Jack unterbrach sie. „Ich weiß. Doug hat mir von eurem Gespräch gestern erzählt.“

„Heißt das, du bist nicht mehr böse?“

Jack schüttelte den Kopf. „Nein. Jetzt weiß ich ja, dass du das nicht ernst gemeint hast.“ Er lächelte. „Ich sollte manchmal wirklich gleich auf Doug hören.“

„Wieso?“

„Er hat das prophezeit.“

Amy zog die Augenbrauen hoch. „Was? Dass ich in der Schule gehänselt werde?“

Jack schüttelte den Kopf. „Nein. Obwohl wir uns auch dessen bewusst hätten sein sollen... Nein, aber was ich meine ist, dass er mir gesagt hat, dass du das nicht so meinst, wie ich es verstanden habe. Du bist immerhin die Tochter von Jen Lindley. Und die hat immer gesagt, was sie dachte. Egal, wen sie damit verletzte.“

„Vielleicht bin ich da nicht ganz wie sie, sondern eher wie du?“

Jack lachte. „Zu irgendwas muss ich ja auch gut sein, nicht wahr?“

Sein Blick fiel auf die Wanduhr. „Und wenn wir uns nicht beeilen, werden wir beide zu spät zum Unterricht kommen. Und ich will wirklich nicht, dass du auch damit anfängst. Es reicht doch, wenn einer in der Familie ständig zu spät kommt, oder?“

Amy lachte und küsste ihren Vater auf beide Wangen. „Ich liebe dich, Daddy. Und diese ganze seltsame Familie.“ Sie sprang auf und lief in ihr Zimmer, um ihre Schulsachen zu holen. Jack ordnete seine Unterlagen und steckte sie in seine Tasche. Als Amy wiederkam, hatte Jack schon die Autoschlüssel in der Hand.

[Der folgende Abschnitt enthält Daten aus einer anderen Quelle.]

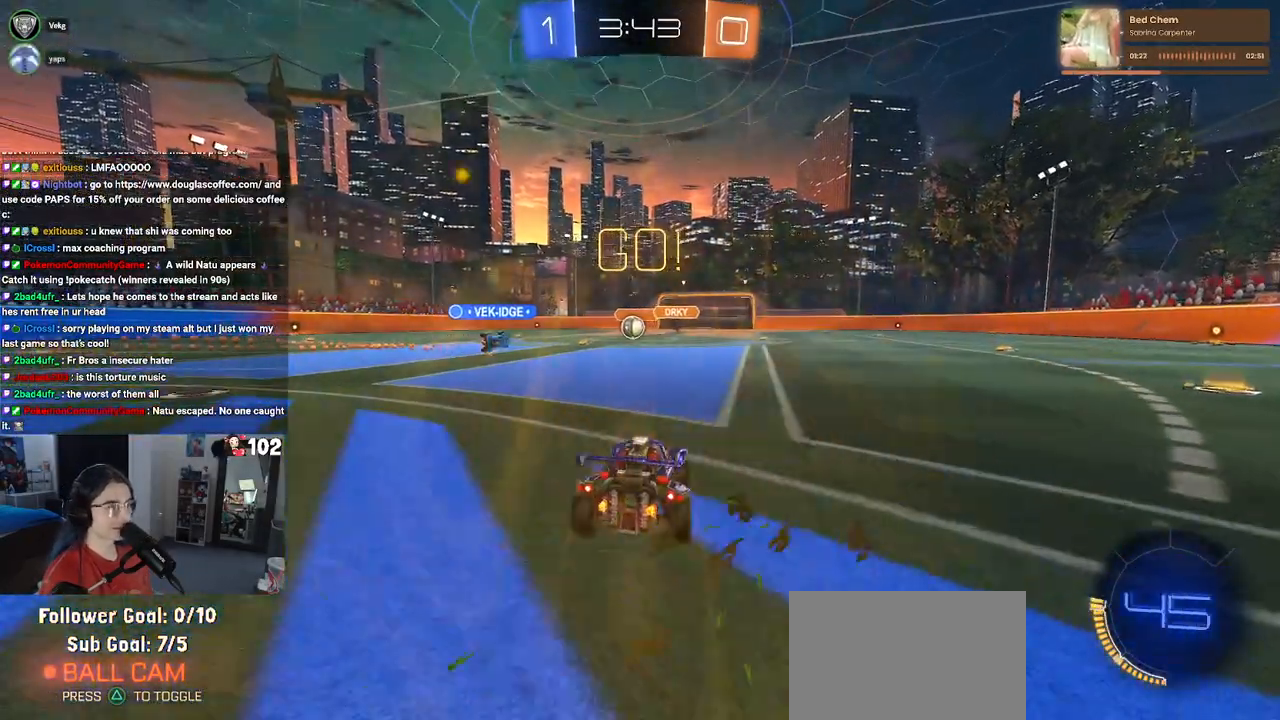
{"buttons": ["R2"], "left_stick": "center", "right_stick": "center", "events": [[67, "left_stick", "center"]]}
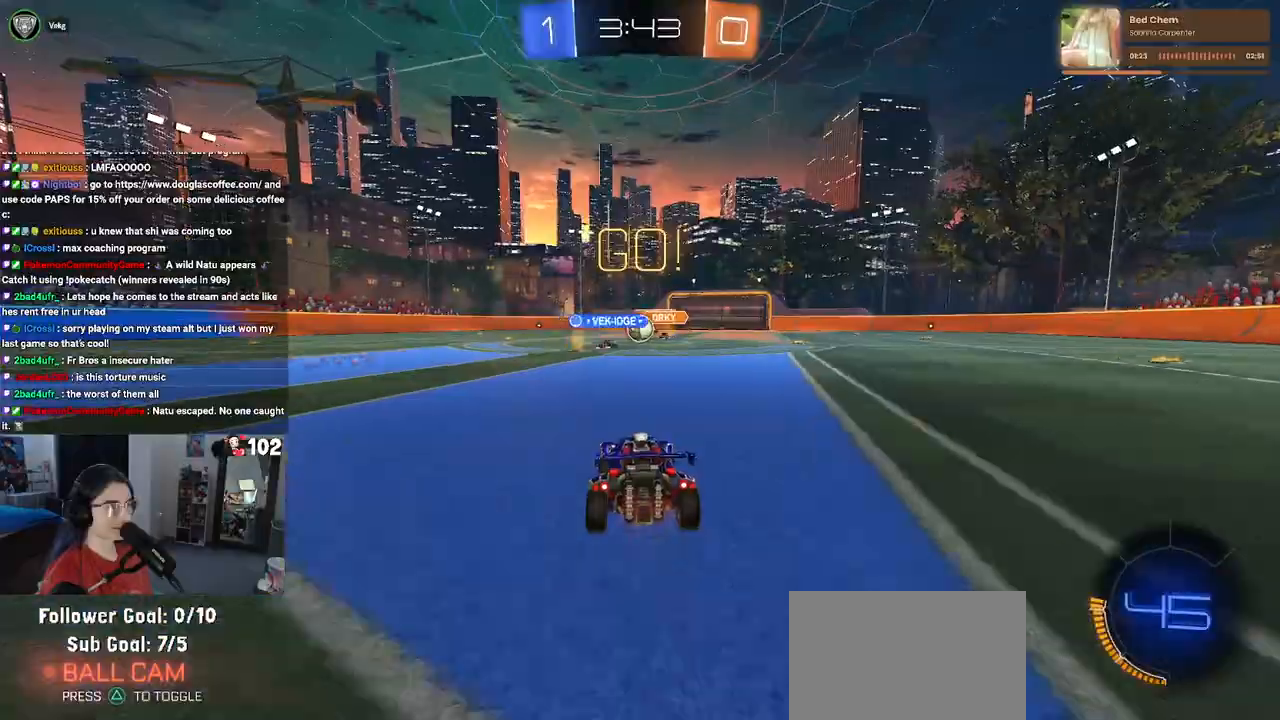
{"buttons": ["R2"], "left_stick": "center", "right_stick": "center", "events": [[233, "left_stick", "left"], [367, "left_stick", "center"]]}
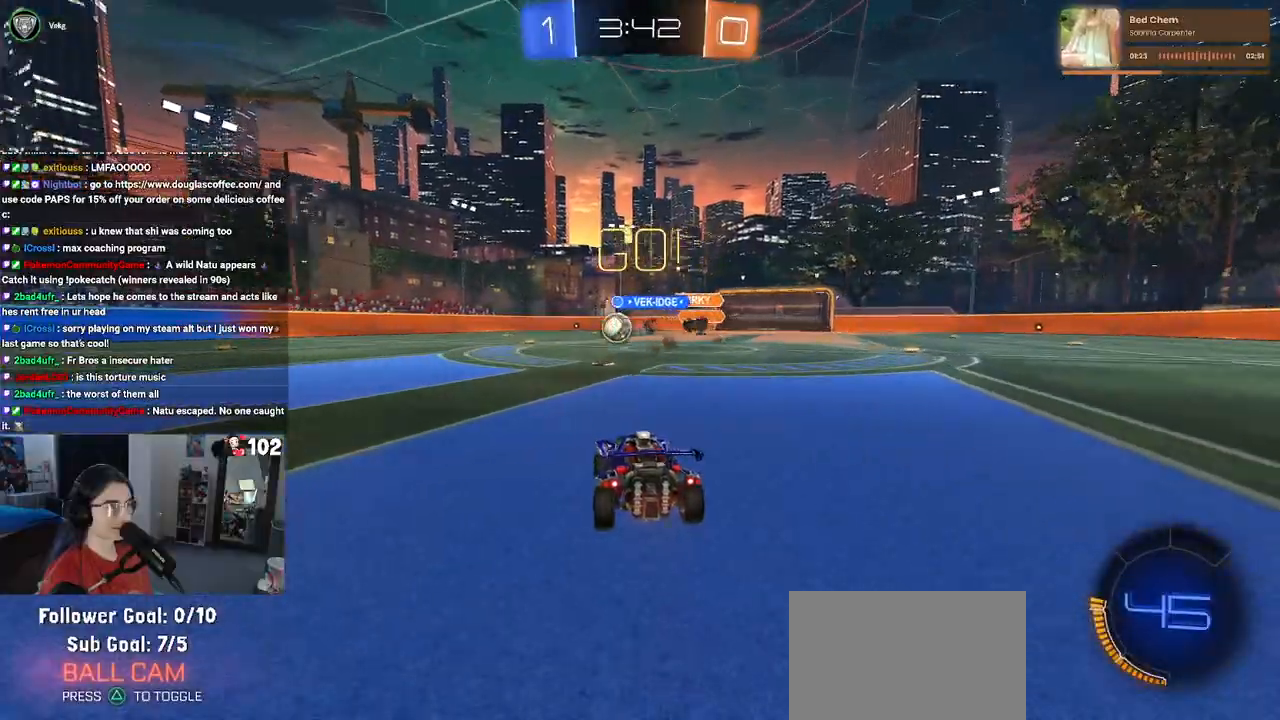
{"buttons": ["CROSS", "SQUARE", "R1", "R2"], "left_stick": "up-left", "right_stick": "center", "events": [[17, "left_stick", "left"], [33, "R1", "down"], [233, "left_stick", "center"], [283, "CROSS", "down"], [350, "left_stick", "up-left"], [383, "CROSS", "up"], [433, "CROSS", "down"], [500, "SQUARE", "down"]]}
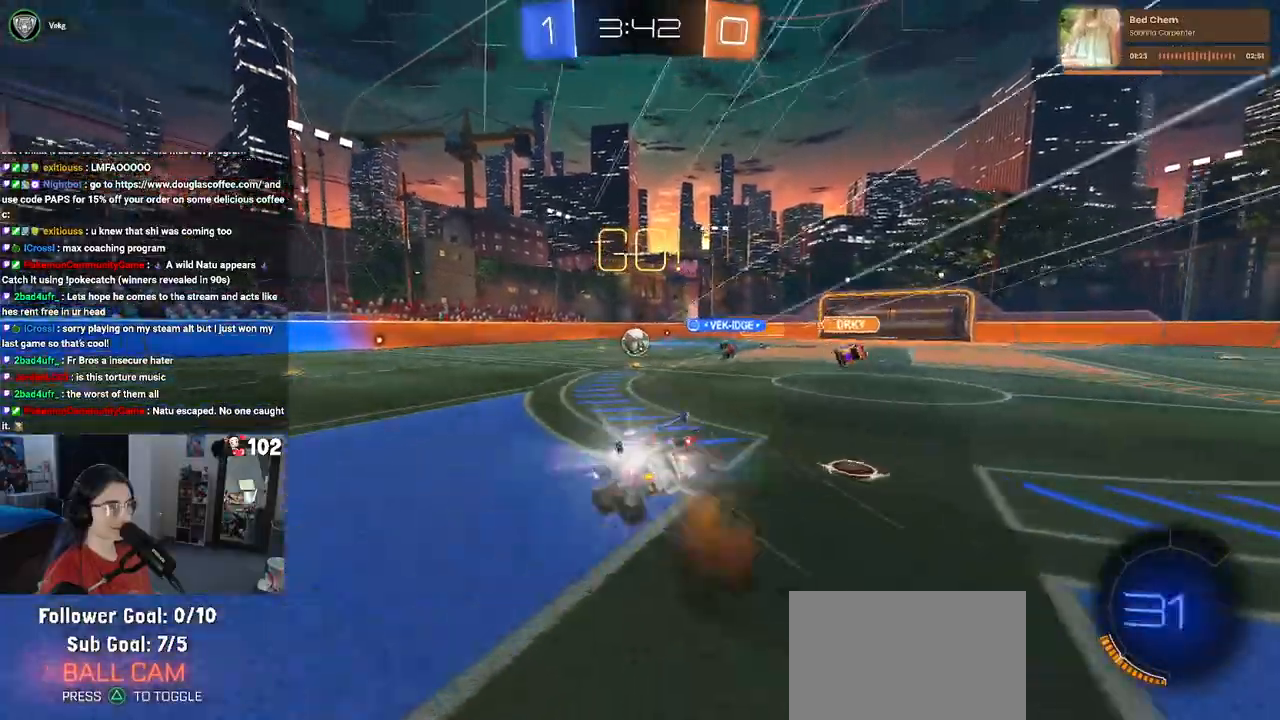
{"buttons": ["SQUARE", "R2"], "left_stick": "down-left", "right_stick": "center", "events": [[33, "CROSS", "up"], [67, "left_stick", "down"], [233, "R1", "up"], [233, "left_stick", "down-left"]]}
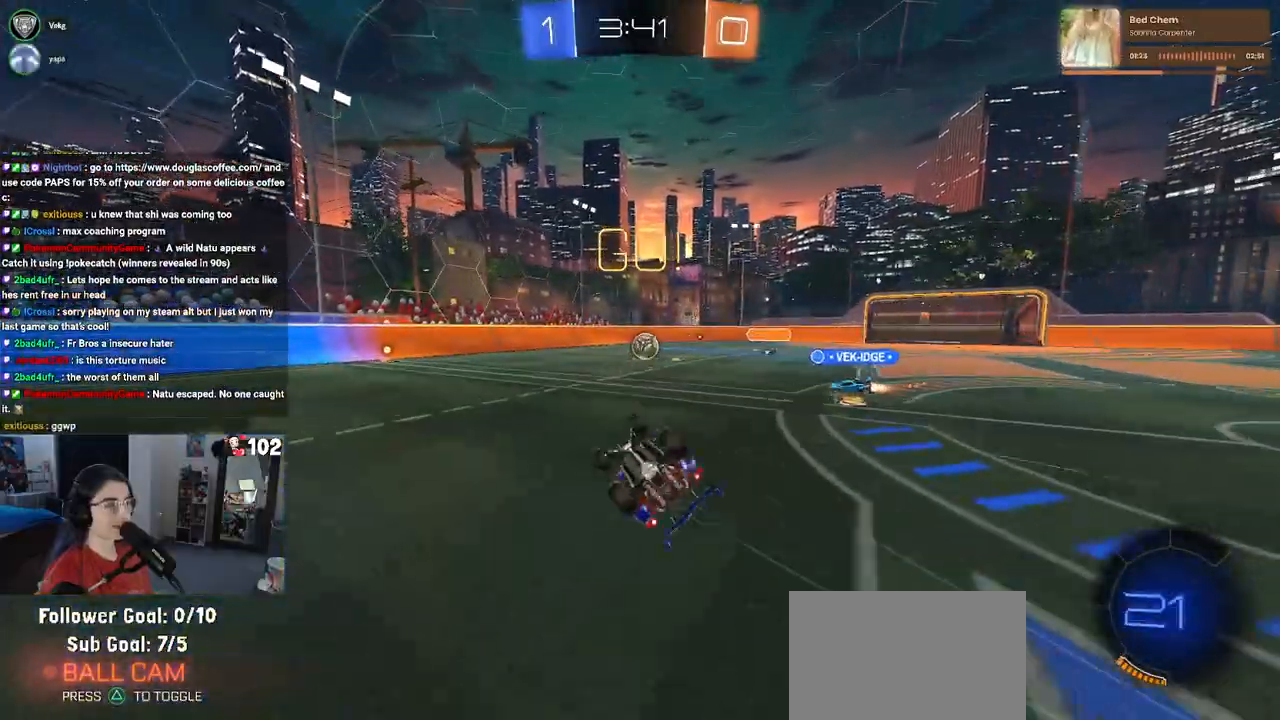
{"buttons": ["R1", "R2"], "left_stick": "center", "right_stick": "center", "events": [[317, "SQUARE", "up"], [333, "left_stick", "center"], [383, "left_stick", "right"], [467, "R1", "down"], [500, "left_stick", "center"]]}
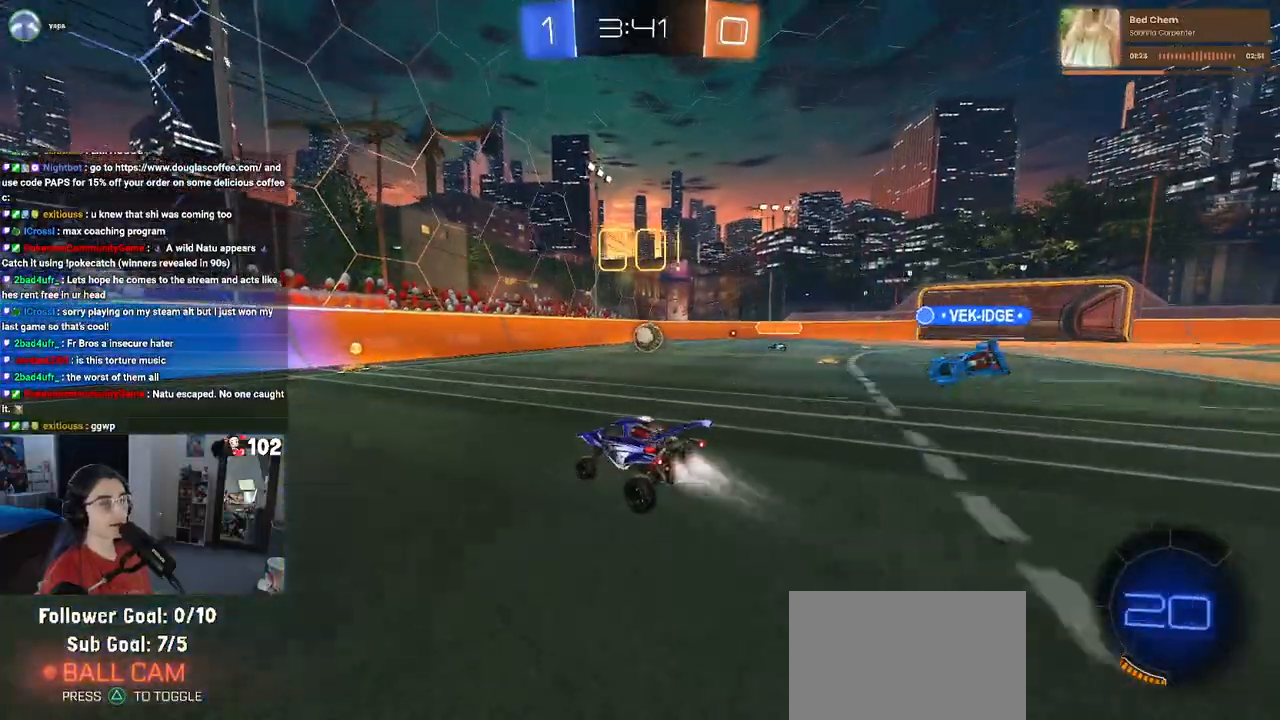
{"buttons": ["R2"], "left_stick": "right", "right_stick": "center", "events": [[167, "R1", "up"], [317, "left_stick", "left"], [483, "left_stick", "right"]]}
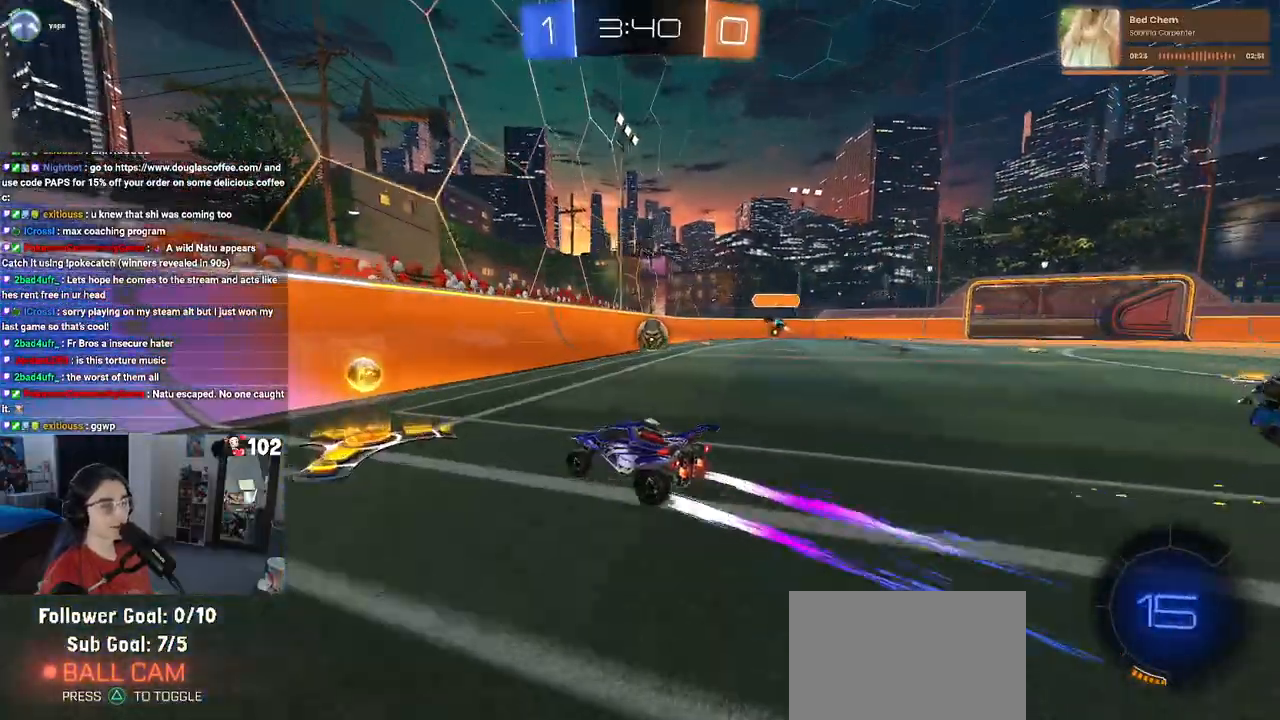
{"buttons": ["SQUARE", "R2"], "left_stick": "right", "right_stick": "center", "events": [[383, "SQUARE", "down"]]}
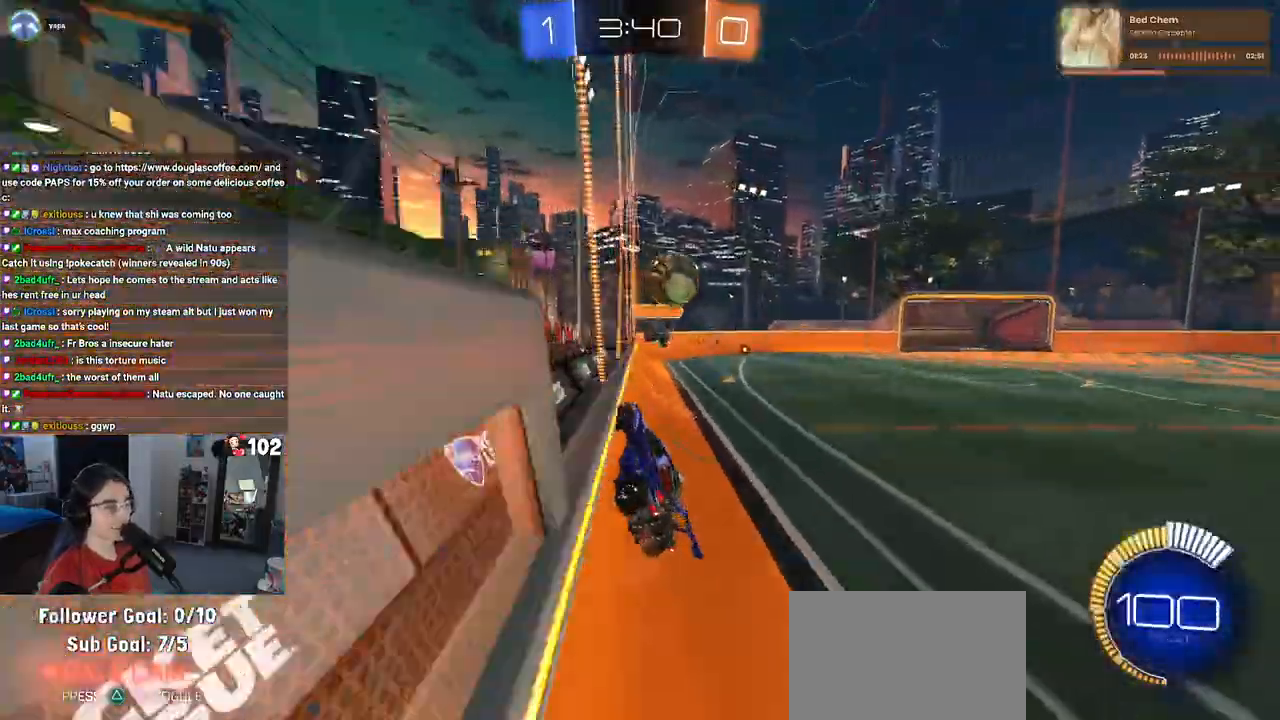
{"buttons": ["R2"], "left_stick": "right", "right_stick": "center", "events": [[83, "SQUARE", "up"], [150, "SQUARE", "down"], [350, "SQUARE", "up"]]}
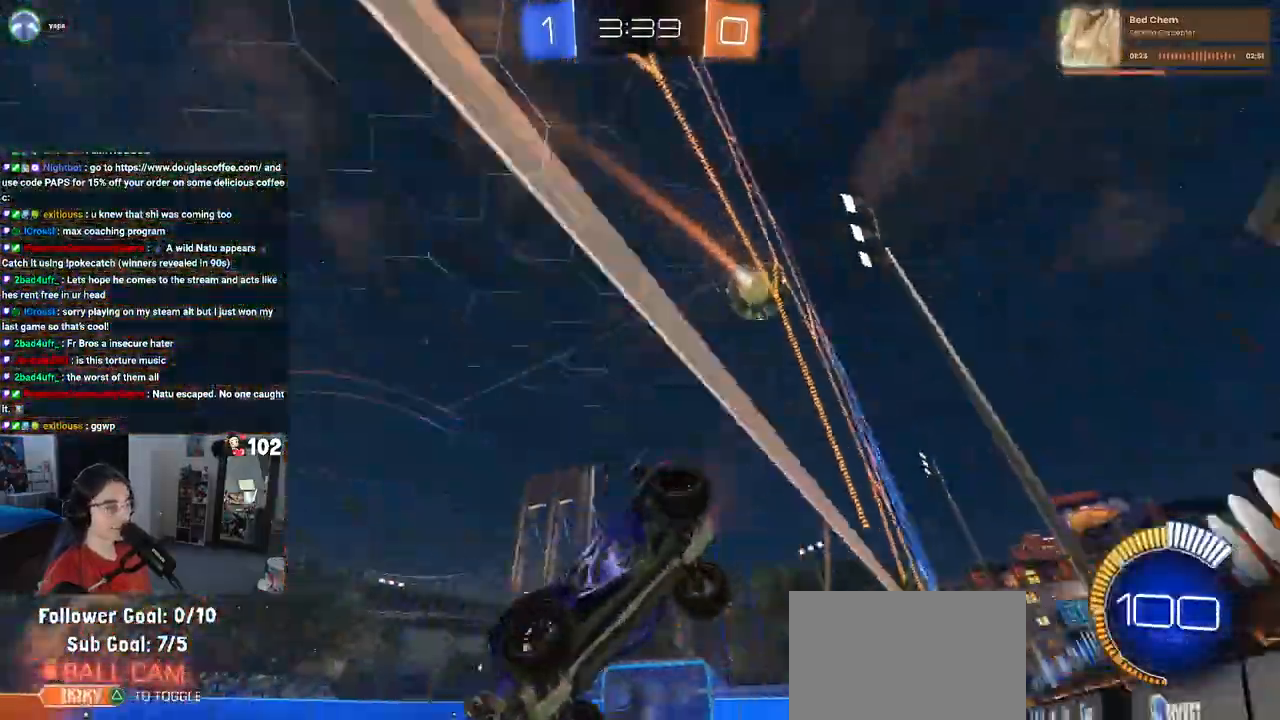
{"buttons": ["R2"], "left_stick": "right", "right_stick": "center", "events": [[33, "SQUARE", "down"], [167, "SQUARE", "up"]]}
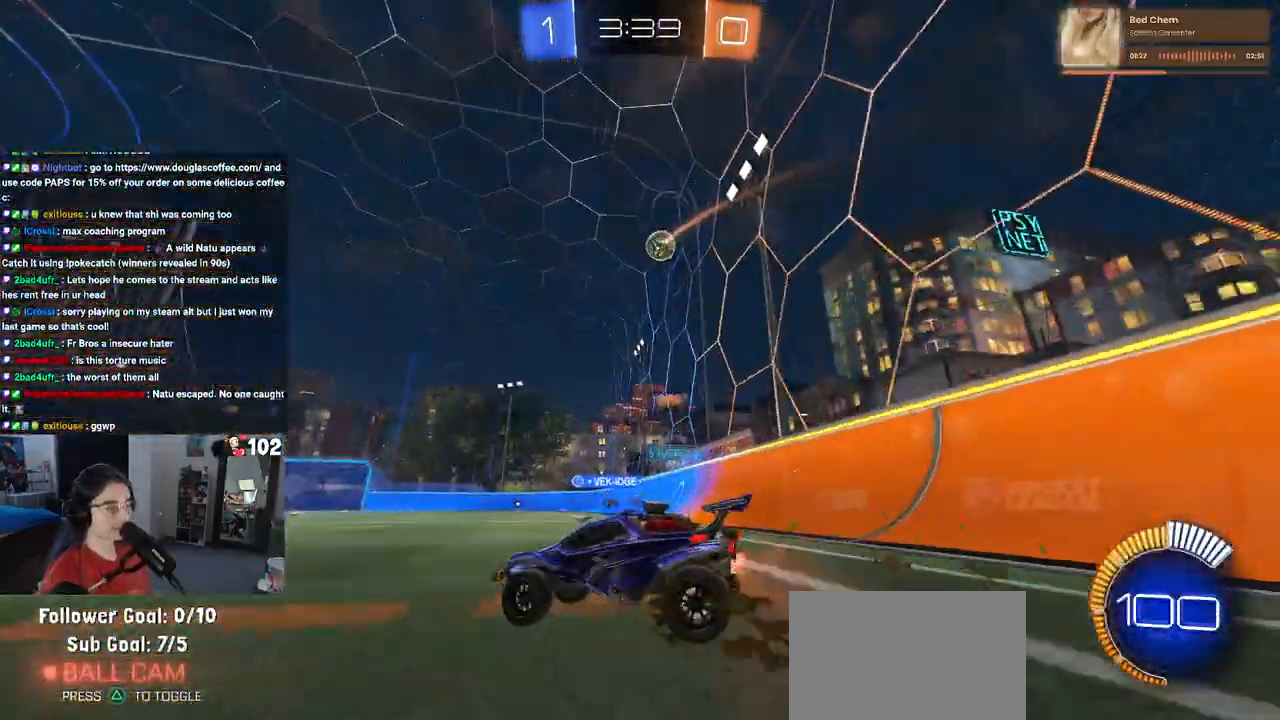
{"buttons": ["CROSS", "R1", "R2"], "left_stick": "up-left", "right_stick": "center", "events": [[167, "R1", "down"], [250, "left_stick", "up-right"], [317, "CROSS", "down"], [417, "CROSS", "up"], [433, "left_stick", "up-left"], [467, "CROSS", "down"]]}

„Komm, Kleines! Ich will es einmal in meinem Leben schaffen, die Capeside High vor Stundenbeginn zu betreten!“

„Aber Daddy! Das geht doch nicht! Du kannst dich doch für diese Spießer nicht ändern! Das wäre doch viel zu schade um diesen großartigen Menschen.“ Sie zwinkerte ihm im Vorbeigehen zu und Jack lächelte.

Wenn auch nicht biologisch, aber sie war doch seine Tochter.